Olga Scotto di Vettimo
Leggi i suoi articoliNelle sale della sede napoletana della Thomas Dane Gallery, i lavori di Marisa Merz (Torino 1926-2019), esposti fino al 23 marzo, sorprendono come apparizioni improvvise e inaspettate (talvolta sistemate anche lateralmente, dietro il varco di una porta) che attendono solo di essere «viste». Abitanti eterei dello spazio, misteriosamente familiari, le opere disposte negli ambienti vengono avvertite come presenze positive, così come dichiara Douglas Fogle, nell’incipit del testo che accompagna la mostra: «In un certo senso, si potrebbe dire che il lavoro di Marisa Merz è infestato da fantasmi. Non si tratta degli oscuri fantasmi degli incubi gotici, quanto piuttosto dei resti scintillanti della presenza di oggetti nel palinsesto di spazio e tempo. Sono paradossalmente immateriali, eppure completamente presenti».
Piccole teste modellate in argilla cruda, disegni, sculture, pittura, e, ancora, rame, oro, carboncino testimoniano innanzitutto la centralità del volto, quello femminile, che cadenza la produzione dell’artista torinese a partire dagli anni Settanta. Unica eccezione in mostra è una scultura triangolare in paraffina, attraversata da fili di rame e poggiata su un elegante tappeto. Misteriosa, spesso senza titolo, come anche senza data, l’opera di Marisa Merz, maneggia l’incertezza del tempo, ponendosi all’interno di una salda tradizione, che contribuisce a rendere il suo lavoro, talvolta imperscrutabile, mai ignoto; questo, che sembra guardare tanto all’arte bizantina quanto al primo ‘900, si pone nel solco di una tradizione formale che non prevede discontinuità.
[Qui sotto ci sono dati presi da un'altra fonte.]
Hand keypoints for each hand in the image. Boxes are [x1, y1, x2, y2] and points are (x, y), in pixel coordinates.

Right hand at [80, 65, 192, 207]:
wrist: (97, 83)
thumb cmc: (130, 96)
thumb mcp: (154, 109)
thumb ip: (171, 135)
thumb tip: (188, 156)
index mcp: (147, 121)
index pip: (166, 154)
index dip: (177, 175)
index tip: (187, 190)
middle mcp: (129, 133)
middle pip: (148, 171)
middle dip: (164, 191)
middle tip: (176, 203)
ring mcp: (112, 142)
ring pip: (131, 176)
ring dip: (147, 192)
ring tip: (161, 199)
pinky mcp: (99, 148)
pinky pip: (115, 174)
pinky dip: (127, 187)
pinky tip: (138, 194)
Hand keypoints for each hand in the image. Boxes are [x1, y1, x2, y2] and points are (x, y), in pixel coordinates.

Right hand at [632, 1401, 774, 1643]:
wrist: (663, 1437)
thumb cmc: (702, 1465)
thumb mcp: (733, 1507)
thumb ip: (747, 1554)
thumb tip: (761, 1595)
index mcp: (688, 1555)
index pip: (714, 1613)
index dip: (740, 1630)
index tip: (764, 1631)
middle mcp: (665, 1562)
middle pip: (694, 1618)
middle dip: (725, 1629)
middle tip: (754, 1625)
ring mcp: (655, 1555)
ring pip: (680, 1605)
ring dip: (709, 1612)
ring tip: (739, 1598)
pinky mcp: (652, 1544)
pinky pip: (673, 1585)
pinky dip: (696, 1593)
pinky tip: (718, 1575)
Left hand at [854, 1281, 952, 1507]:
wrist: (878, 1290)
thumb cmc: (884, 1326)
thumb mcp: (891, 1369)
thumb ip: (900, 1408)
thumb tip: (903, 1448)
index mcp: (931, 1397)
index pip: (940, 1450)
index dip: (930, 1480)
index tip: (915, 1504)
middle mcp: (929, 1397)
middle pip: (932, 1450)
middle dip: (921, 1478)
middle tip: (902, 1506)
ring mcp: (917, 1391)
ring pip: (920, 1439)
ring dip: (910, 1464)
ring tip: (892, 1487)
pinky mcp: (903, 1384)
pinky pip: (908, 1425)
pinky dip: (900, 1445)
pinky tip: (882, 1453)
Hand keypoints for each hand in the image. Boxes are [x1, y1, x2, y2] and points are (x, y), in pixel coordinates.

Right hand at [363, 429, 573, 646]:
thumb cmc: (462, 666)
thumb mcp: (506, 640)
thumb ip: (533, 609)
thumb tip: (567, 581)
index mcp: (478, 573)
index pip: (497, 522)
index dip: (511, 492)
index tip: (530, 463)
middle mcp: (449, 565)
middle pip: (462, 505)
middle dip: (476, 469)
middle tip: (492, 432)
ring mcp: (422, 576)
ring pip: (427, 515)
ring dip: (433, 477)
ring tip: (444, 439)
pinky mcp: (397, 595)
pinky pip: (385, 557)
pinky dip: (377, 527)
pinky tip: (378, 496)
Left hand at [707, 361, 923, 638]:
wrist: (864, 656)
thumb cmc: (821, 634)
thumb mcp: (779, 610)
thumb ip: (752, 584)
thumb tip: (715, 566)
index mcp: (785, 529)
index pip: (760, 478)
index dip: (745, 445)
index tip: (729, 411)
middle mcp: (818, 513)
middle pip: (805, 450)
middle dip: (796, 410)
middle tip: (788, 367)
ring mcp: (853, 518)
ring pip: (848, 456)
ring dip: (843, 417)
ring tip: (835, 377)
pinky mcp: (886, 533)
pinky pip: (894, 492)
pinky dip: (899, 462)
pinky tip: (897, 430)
Leone d’oro alla carriera nel 2013 alla Biennale di Venezia, (unica donna che partecipa alla celebre mostra dell’Arte povera ad Amalfi nel 1968) scelse di riflettere sullo spazio domestico, femminile, con immagini che esprimono silenzio, circospezione, delicatezza e che mostrano una natura quasi prefigurale. La personale alla Thomas Dane Gallery riporta a Napoli la ricerca dell’autrice torinese dopo la mostra che nel 2007 le dedicò il museo Madre. «Non sembra esserci connubio migliore del lavoro di Marisa Merz e della città di Napoli. È come se il suo regno bizantino di materiali elementari, argilla, rame, oro, bronzo, cera, fosse stato creato per abitare e insediarsi nei meandri delle strade e nelle edicole votive d’angolo della città antica. O forse Napoli stessa è stata in qualche modo costruita e ricostruita per ospitare l’opera di Marisa Merz?», recita ancora il testo che accompagna la mostra.
Inevitabile domandarsi, pertanto, in questo preciso contesto, e cioè negli spazi che nell’800 furono la residenza di Beniamino Ruffo principe di Calabria e successivamente dimora di molti intellettuali (tra cui il filosofo Benedetto Croce e lo scrittore polacco Gustaw Herling-Grudziński), se i fantasmi a cui fa riferimento Fogle, non possano corrispondere alla «Bella ‘mbriana», lo spirito benefico che, nella cultura letteraria e nell’immaginario napoletano, abita le case e le protegge.